GSK now knows that it should lower the dosage of the drug for those patients with the mutation, a factorthat can influence the drug's performance in the clinic and in upcoming clinical trials — similar to the choice of diagnostics for identifying responder populations. GSK officials were unable to provide additional information on the Tykerb's pharmacogenomic possibilities before press time.
Herceptin is currently indicated only for metastatic — or stage IV — breast cancer, either in combination with paclitaxel or as a stand-alone treatment for women who have had chemotherapy. In February, Genentech submitted a Biologics License Application to the FDA to allow the drug to be prescribed as an adjuvant therapy for early-stage Her2-positive breast cancer. Roche submitted a similar application to the EMEA.
In the NIH list of 28 clinical trials involving Tykerb, the drug is under study mostly for Herceptin's indication — metastatic breast cancer. However, among the three phase 3 trials, the GSK study involving paclitaxel and Tykerb in patients testing Her2 positive by FISH is enrolling patients with newly diagnosed breast cancer. Other indications being studied include glioblastomas, male and recurrent breast cancer, recurrent and late-stage prostate cancer, biliary tract cancer, head and neck cancer, adenocarcinomas, and ovarian epithelial or peritoneal cancer.
Herceptin is sold by Genentech in the United States, and by Roche in the rest of the world.
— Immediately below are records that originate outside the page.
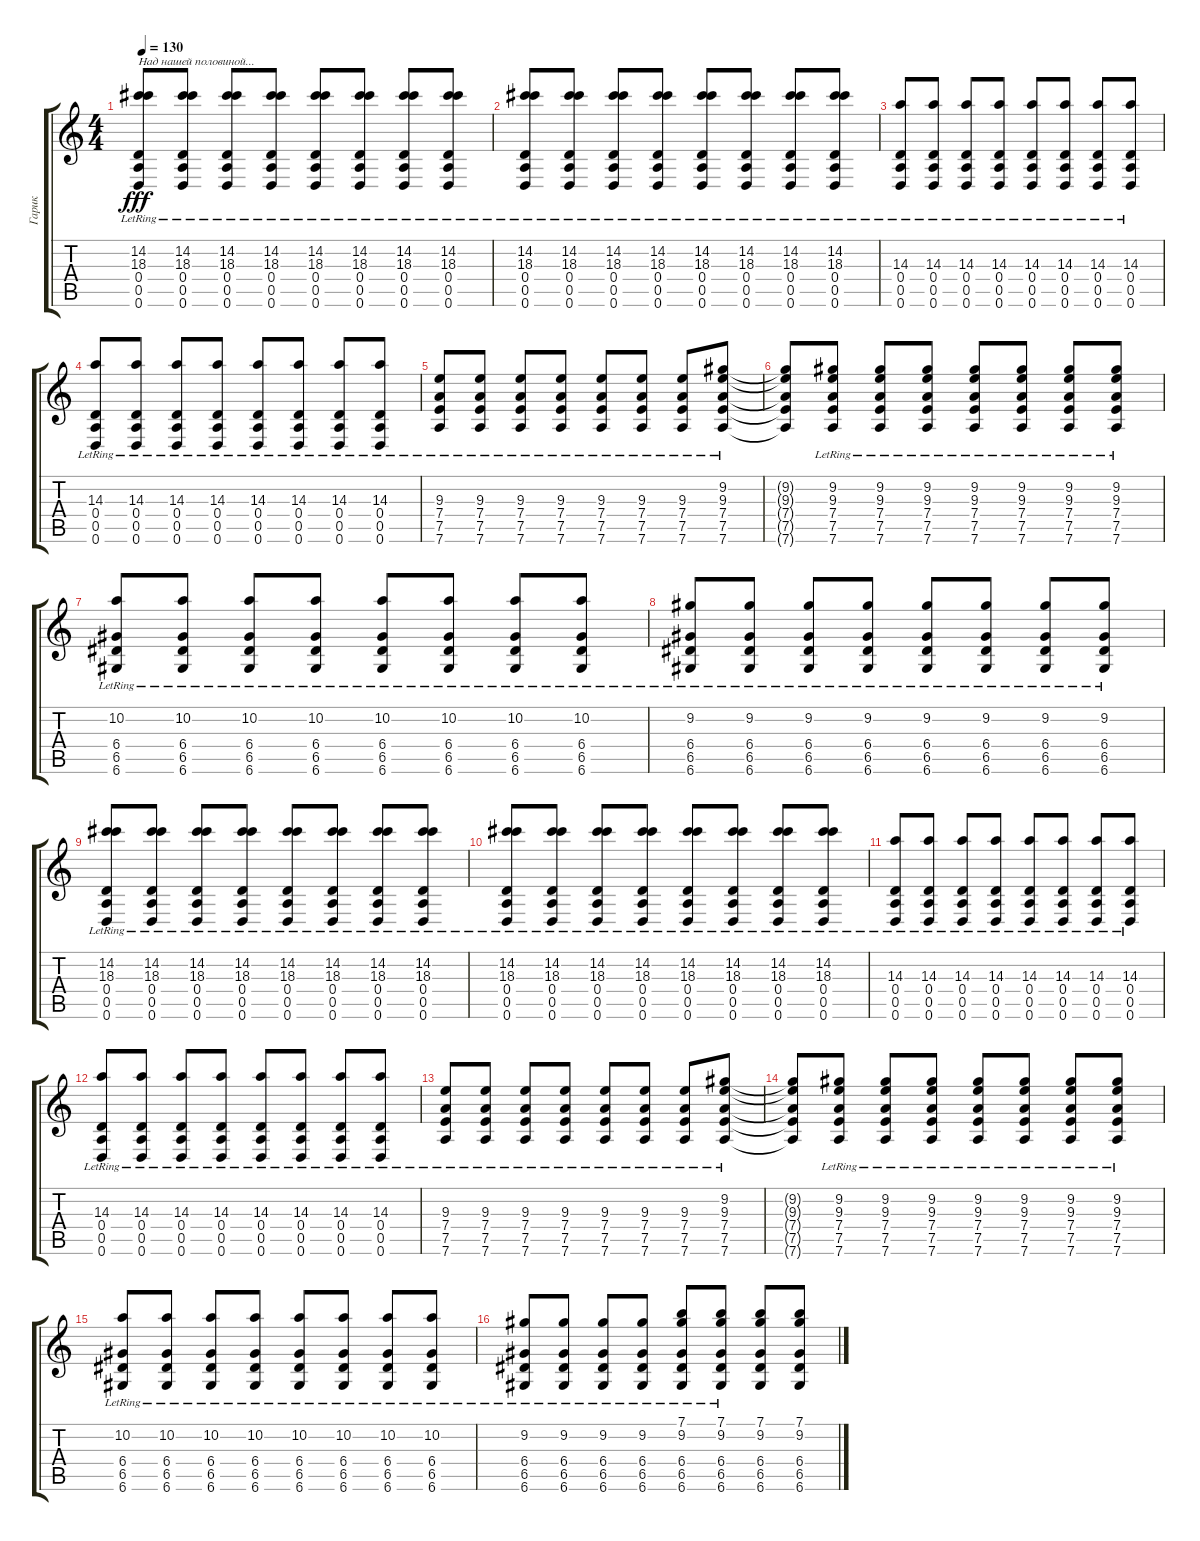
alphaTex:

\track ("Гарик" "Гарик") {instrument distortionguitar}
\staff {score tabs}
\tuning (E4 B3 G3 D3 A2 D2) {hide}
\ts (4 4)
\tempo 130
\clef g2
\ks c
(14.2{lr} 18.3{lr} 0.4{lr} 0.5{lr} 0.6{lr}).8{txt "Над нашей половиной..." dy fff} (14.2{lr} 18.3{lr} 0.4{lr} 0.5{lr} 0.6{lr}).8 (14.2{lr} 18.3{lr} 0.4{lr} 0.5{lr} 0.6{lr}).8 (14.2{lr} 18.3{lr} 0.4{lr} 0.5{lr} 0.6{lr}).8 (14.2{lr} 18.3{lr} 0.4{lr} 0.5{lr} 0.6{lr}).8 (14.2{lr} 18.3{lr} 0.4{lr} 0.5{lr} 0.6{lr}).8 (14.2{lr} 18.3{lr} 0.4{lr} 0.5{lr} 0.6{lr}).8 (14.2{lr} 18.3{lr} 0.4{lr} 0.5{lr} 0.6{lr}).8 |
(14.2{lr} 18.3{lr} 0.4{lr} 0.5{lr} 0.6{lr}).8 (14.2{lr} 18.3{lr} 0.4{lr} 0.5{lr} 0.6{lr}).8 (14.2{lr} 18.3{lr} 0.4{lr} 0.5{lr} 0.6{lr}).8 (14.2{lr} 18.3{lr} 0.4{lr} 0.5{lr} 0.6{lr}).8 (14.2{lr} 18.3{lr} 0.4{lr} 0.5{lr} 0.6{lr}).8 (14.2{lr} 18.3{lr} 0.4{lr} 0.5{lr} 0.6{lr}).8 (14.2{lr} 18.3{lr} 0.4{lr} 0.5{lr} 0.6{lr}).8 (14.2{lr} 18.3{lr} 0.4{lr} 0.5{lr} 0.6{lr}).8 |
(14.3{lr} 0.4{lr} 0.5{lr} 0.6{lr}).8 (14.3{lr} 0.4{lr} 0.5{lr} 0.6{lr}).8 (14.3{lr} 0.4{lr} 0.5{lr} 0.6{lr}).8 (14.3{lr} 0.4{lr} 0.5{lr} 0.6{lr}).8 (14.3{lr} 0.4{lr} 0.5{lr} 0.6{lr}).8 (14.3{lr} 0.4{lr} 0.5{lr} 0.6{lr}).8 (14.3{lr} 0.4{lr} 0.5{lr} 0.6{lr}).8 (14.3{lr} 0.4{lr} 0.5{lr} 0.6{lr}).8 |
(14.3{lr} 0.4{lr} 0.5{lr} 0.6{lr}).8 (14.3{lr} 0.4{lr} 0.5{lr} 0.6{lr}).8 (14.3{lr} 0.4{lr} 0.5{lr} 0.6{lr}).8 (14.3{lr} 0.4{lr} 0.5{lr} 0.6{lr}).8 (14.3{lr} 0.4{lr} 0.5{lr} 0.6{lr}).8 (14.3{lr} 0.4{lr} 0.5{lr} 0.6{lr}).8 (14.3{lr} 0.4{lr} 0.5{lr} 0.6{lr}).8 (14.3{lr} 0.4{lr} 0.5{lr} 0.6{lr}).8 |
(9.3{lr} 7.4{lr} 7.5{lr} 7.6{lr}).8 (9.3{lr} 7.4{lr} 7.5{lr} 7.6{lr}).8 (9.3{lr} 7.4{lr} 7.5{lr} 7.6{lr}).8 (9.3{lr} 7.4{lr} 7.5{lr} 7.6{lr}).8 (9.3{lr} 7.4{lr} 7.5{lr} 7.6{lr}).8 (9.3{lr} 7.4{lr} 7.5{lr} 7.6{lr}).8 (9.3{lr} 7.4{lr} 7.5{lr} 7.6{lr}).8 (9.2{lr} 9.3{lr} 7.4{lr} 7.5{lr} 7.6{lr}).8 |
(9.2{t} 9.3{t} 7.4{t} 7.5{t} 7.6{t}).8 (9.2{lr} 9.3{lr} 7.4{lr} 7.5{lr} 7.6{lr}).8 (9.2{lr} 9.3{lr} 7.4{lr} 7.5{lr} 7.6{lr}).8 (9.2{lr} 9.3{lr} 7.4{lr} 7.5{lr} 7.6{lr}).8 (9.2{lr} 9.3{lr} 7.4{lr} 7.5{lr} 7.6{lr}).8 (9.2{lr} 9.3{lr} 7.4{lr} 7.5{lr} 7.6{lr}).8 (9.2{lr} 9.3{lr} 7.4{lr} 7.5{lr} 7.6{lr}).8 (9.2{lr} 9.3{lr} 7.4{lr} 7.5{lr} 7.6{lr}).8 |
(10.2{lr} 6.4{lr} 6.5{lr} 6.6{lr}).8 (10.2{lr} 6.4{lr} 6.5{lr} 6.6{lr}).8 (10.2{lr} 6.4{lr} 6.5{lr} 6.6{lr}).8 (10.2{lr} 6.4{lr} 6.5{lr} 6.6{lr}).8 (10.2{lr} 6.4{lr} 6.5{lr} 6.6{lr}).8 (10.2{lr} 6.4{lr} 6.5{lr} 6.6{lr}).8 (10.2{lr} 6.4{lr} 6.5{lr} 6.6{lr}).8 (10.2{lr} 6.4{lr} 6.5{lr} 6.6{lr}).8 |
(9.2{lr} 6.4{lr} 6.5{lr} 6.6{lr}).8 (9.2{lr} 6.4{lr} 6.5{lr} 6.6{lr}).8 (9.2{lr} 6.4{lr} 6.5{lr} 6.6{lr}).8 (9.2{lr} 6.4{lr} 6.5{lr} 6.6{lr}).8 (9.2{lr} 6.4{lr} 6.5{lr} 6.6{lr}).8 (9.2{lr} 6.4{lr} 6.5{lr} 6.6{lr}).8 (9.2{lr} 6.4{lr} 6.5{lr} 6.6{lr}).8 (9.2{lr} 6.4{lr} 6.5{lr} 6.6{lr}).8 |
(14.2{lr} 18.3{lr} 0.4{lr} 0.5{lr} 0.6{lr}).8 (14.2{lr} 18.3{lr} 0.4{lr} 0.5{lr} 0.6{lr}).8 (14.2{lr} 18.3{lr} 0.4{lr} 0.5{lr} 0.6{lr}).8 (14.2{lr} 18.3{lr} 0.4{lr} 0.5{lr} 0.6{lr}).8 (14.2{lr} 18.3{lr} 0.4{lr} 0.5{lr} 0.6{lr}).8 (14.2{lr} 18.3{lr} 0.4{lr} 0.5{lr} 0.6{lr}).8 (14.2{lr} 18.3{lr} 0.4{lr} 0.5{lr} 0.6{lr}).8 (14.2{lr} 18.3{lr} 0.4{lr} 0.5{lr} 0.6{lr}).8 |
(14.2{lr} 18.3{lr} 0.4{lr} 0.5{lr} 0.6{lr}).8 (14.2{lr} 18.3{lr} 0.4{lr} 0.5{lr} 0.6{lr}).8 (14.2{lr} 18.3{lr} 0.4{lr} 0.5{lr} 0.6{lr}).8 (14.2{lr} 18.3{lr} 0.4{lr} 0.5{lr} 0.6{lr}).8 (14.2{lr} 18.3{lr} 0.4{lr} 0.5{lr} 0.6{lr}).8 (14.2{lr} 18.3{lr} 0.4{lr} 0.5{lr} 0.6{lr}).8 (14.2{lr} 18.3{lr} 0.4{lr} 0.5{lr} 0.6{lr}).8 (14.2{lr} 18.3{lr} 0.4{lr} 0.5{lr} 0.6{lr}).8 |
(14.3{lr} 0.4{lr} 0.5{lr} 0.6{lr}).8 (14.3{lr} 0.4{lr} 0.5{lr} 0.6{lr}).8 (14.3{lr} 0.4{lr} 0.5{lr} 0.6{lr}).8 (14.3{lr} 0.4{lr} 0.5{lr} 0.6{lr}).8 (14.3{lr} 0.4{lr} 0.5{lr} 0.6{lr}).8 (14.3{lr} 0.4{lr} 0.5{lr} 0.6{lr}).8 (14.3{lr} 0.4{lr} 0.5{lr} 0.6{lr}).8 (14.3{lr} 0.4{lr} 0.5{lr} 0.6{lr}).8 |
(14.3{lr} 0.4{lr} 0.5{lr} 0.6{lr}).8 (14.3{lr} 0.4{lr} 0.5{lr} 0.6{lr}).8 (14.3{lr} 0.4{lr} 0.5{lr} 0.6{lr}).8 (14.3{lr} 0.4{lr} 0.5{lr} 0.6{lr}).8 (14.3{lr} 0.4{lr} 0.5{lr} 0.6{lr}).8 (14.3{lr} 0.4{lr} 0.5{lr} 0.6{lr}).8 (14.3{lr} 0.4{lr} 0.5{lr} 0.6{lr}).8 (14.3{lr} 0.4{lr} 0.5{lr} 0.6{lr}).8 |
(9.3{lr} 7.4{lr} 7.5{lr} 7.6{lr}).8 (9.3{lr} 7.4{lr} 7.5{lr} 7.6{lr}).8 (9.3{lr} 7.4{lr} 7.5{lr} 7.6{lr}).8 (9.3{lr} 7.4{lr} 7.5{lr} 7.6{lr}).8 (9.3{lr} 7.4{lr} 7.5{lr} 7.6{lr}).8 (9.3{lr} 7.4{lr} 7.5{lr} 7.6{lr}).8 (9.3{lr} 7.4{lr} 7.5{lr} 7.6{lr}).8 (9.2{lr} 9.3{lr} 7.4{lr} 7.5{lr} 7.6{lr}).8 |
(9.2{t} 9.3{t} 7.4{t} 7.5{t} 7.6{t}).8 (9.2{lr} 9.3{lr} 7.4{lr} 7.5{lr} 7.6{lr}).8 (9.2{lr} 9.3{lr} 7.4{lr} 7.5{lr} 7.6{lr}).8 (9.2{lr} 9.3{lr} 7.4{lr} 7.5{lr} 7.6{lr}).8 (9.2{lr} 9.3{lr} 7.4{lr} 7.5{lr} 7.6{lr}).8 (9.2{lr} 9.3{lr} 7.4{lr} 7.5{lr} 7.6{lr}).8 (9.2{lr} 9.3{lr} 7.4{lr} 7.5{lr} 7.6{lr}).8 (9.2{lr} 9.3{lr} 7.4{lr} 7.5{lr} 7.6{lr}).8 |
(10.2{lr} 6.4{lr} 6.5{lr} 6.6{lr}).8 (10.2{lr} 6.4{lr} 6.5{lr} 6.6{lr}).8 (10.2{lr} 6.4{lr} 6.5{lr} 6.6{lr}).8 (10.2{lr} 6.4{lr} 6.5{lr} 6.6{lr}).8 (10.2{lr} 6.4{lr} 6.5{lr} 6.6{lr}).8 (10.2{lr} 6.4{lr} 6.5{lr} 6.6{lr}).8 (10.2{lr} 6.4{lr} 6.5{lr} 6.6{lr}).8 (10.2{lr} 6.4{lr} 6.5{lr} 6.6{lr}).8 |
(9.2{lr} 6.4{lr} 6.5{lr} 6.6{lr}).8 (9.2{lr} 6.4{lr} 6.5{lr} 6.6{lr}).8 (9.2{lr} 6.4{lr} 6.5{lr} 6.6{lr}).8 (9.2{lr} 6.4{lr} 6.5{lr} 6.6{lr}).8 (7.1{lr} 9.2{lr} 6.4{lr} 6.5{lr} 6.6{lr}).8 (7.1{lr} 9.2{lr} 6.4{lr} 6.5{lr} 6.6{lr}).8 (7.1 9.2 6.4 6.5 6.6).8 (7.1 9.2 6.4 6.5 6.6).8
US sales of Herceptin increased 123 percent to $290 million, from $130 million in the first quarter of 2005, according to documents Genentech filed this week with the US Securities and Exchange Commission. Sequential quarter-over-quarter Herceptin sales increased 16 percent from fourth quarter 2005 sales of $250 million, the company said.
The drug is under investigation in several clinical trials, but very few involve an indication other than breast cancer. These include: ovarian cancer; adult soft tissue sarcoma; salivary gland cancer; and endometrial cancer.
In its annual report for 2005, Roche reported worldwide Herceptin sales of CHF 2.15 billion ($1.64 million), up from CHF 1.44 billion in 2004. Sales in 2005 were driven by longer average treatment duration and increased first-line penetration, said Roche.